**実施する課題:**
1. 読解文によると、筆者のこの日の「3コンボ」は何で構成されていましたか。
2. 次の各記述が読解文の内容と一致するかどうか、はいまたはいいえで答え、判断の根拠となる読解文の語句をそのまま引用してください。
(a) 筆者は赤坂ACTにも行くことを決めた。
(b) 『不滅の棘』は複数の登場人物の人生を並行して描いている。
(c) 筆者は作品のテーマが深いと評している。

**読解文:**
################

うっきゃー、寿美礼ちゃんラ〜ヴ!!

 とゆーだけで、デイジーちゃんと電話で盛り上がる。
 赤坂ACTも行くこと決定です。
 理屈はこの際置いておきましょう。
 おさファンは昇天必至です、『不滅の棘』。

 
 本日は映画+観劇+仕事の3コンボ。多忙ナリ。
 そのうえ、帰宅するなりデイジーちゃんから煩悩爆発TEL。ふたりでおさ語りGOだ。
 なんて長くて濃い1日。

 
 永遠の生命を持った男の、愛と慟哭の物語。『不滅の棘』。
 正しくヒーローもの。
 問答無用で、主人公ただひとりの人生を描いている。
 欲張りすぎて失敗する作品が多い中、主人公ひとりだけの物語にしてしまったのが勝因かと。
 ひとり芝居に描き直すことも可能な作りのミュージカルでした。

 テーマはべつに深くもなんともありゃしません。

################

**利用可能なデータ:**
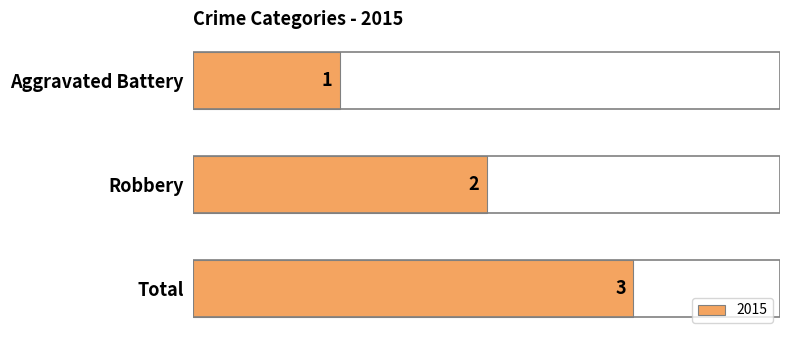

What is the ratio of the value at Total to the value at Robbery?

1.5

################

**解答:**
1. 映画、観劇、仕事の3つです。

2.
(a) はい。「赤坂ACTも行くこと決定です。」
(b) いいえ。「問答無用で、主人公ただひとりの人生を描いている。」
(c) いいえ。「テーマはべつに深くもなんともありゃしません。」